The exercise evolved. After writing/reflecting silently to cool off for a bit, we revisited our shape's movement language and spent time editing our discoveries down to a specific set of physicalizations (ones that resonated with us for whatever reason). A series of steps ensued: we channeled a verb through our newly formed routine (to tease, to fill, to end), we shared w/each other and mirrored/learned/repeated, and finally, we released the routine and built together. Through "'non'-contact improv", we took turns filling in each other's negative space- all while still maintaining our individual shape's "language of movement" but then, channeling the same verbs.
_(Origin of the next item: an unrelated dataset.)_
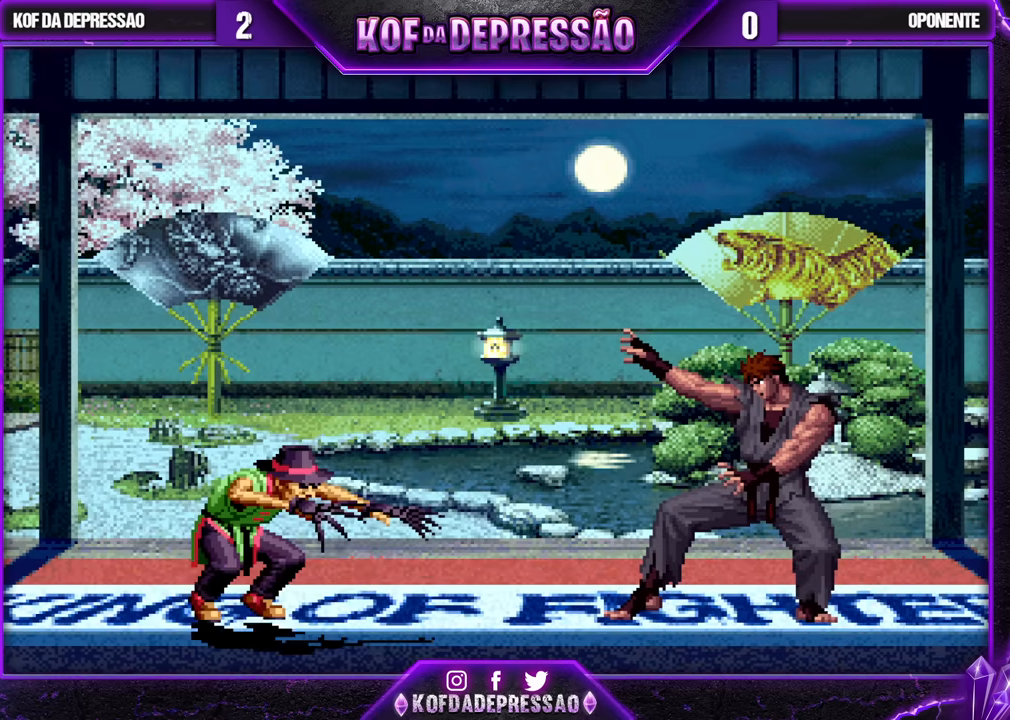
{"dt_ms": 500, "buttons": [], "left_stick": "center", "events": []}
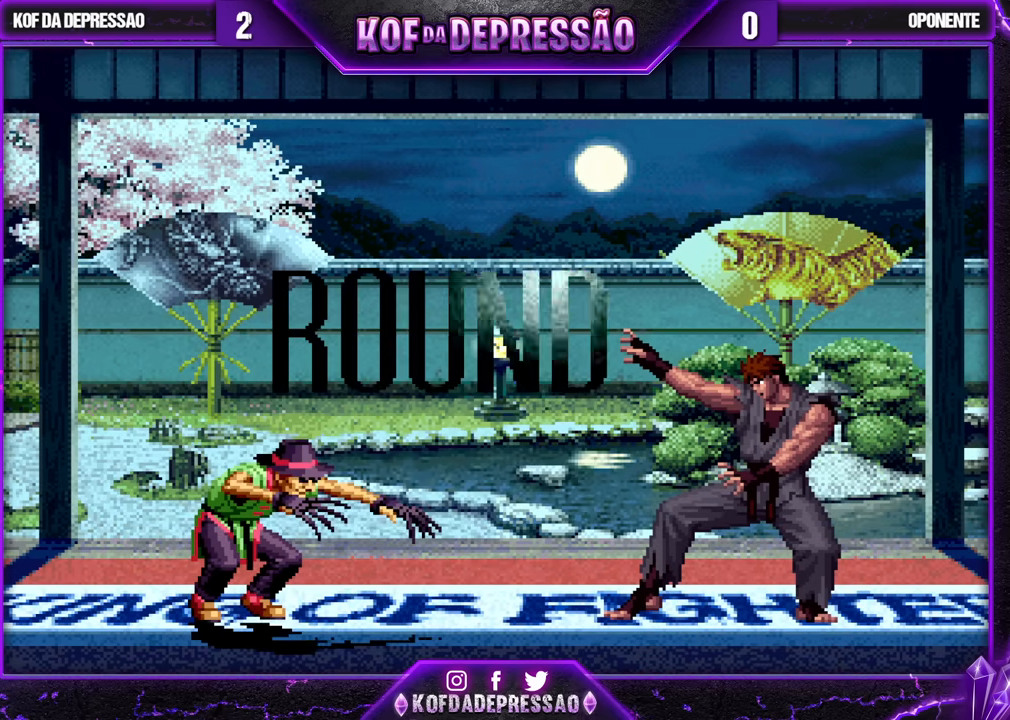
{"dt_ms": 500, "buttons": [], "left_stick": "center", "events": []}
One verb, two shapes. By the end of this final improv, Amanda and I were totally in sync. We had created something together entirely out of our physical voice. There were moments that evoked death, relationship building, trust, trepidation, fragility, play, need... and it fit perfectly in the world created by the previous session's seemingly unrelated exercise. 

We had spent that last session carving out "new domestic spaces" outside the space where we meet, in the alley off Harvard Street. With a ball of twine, we let the shapes that already existed naturally around us, inform our creation as we tied and levied the fiber to trees, rocks, hooks, fencing, and corners. We continued working silently- individually- like this for a good half of class until we started to play with each other. Trespassing, hiding, exploring. Now, we look forward to our next session: building /expounding upon this "bridge" between domestic spaces and human behavior. "Domestic spaces and human behavior". It might sound ordinary, but these days everything is. It's in discovering a new way of expressing that "ordinary" that we discover something extraordinary.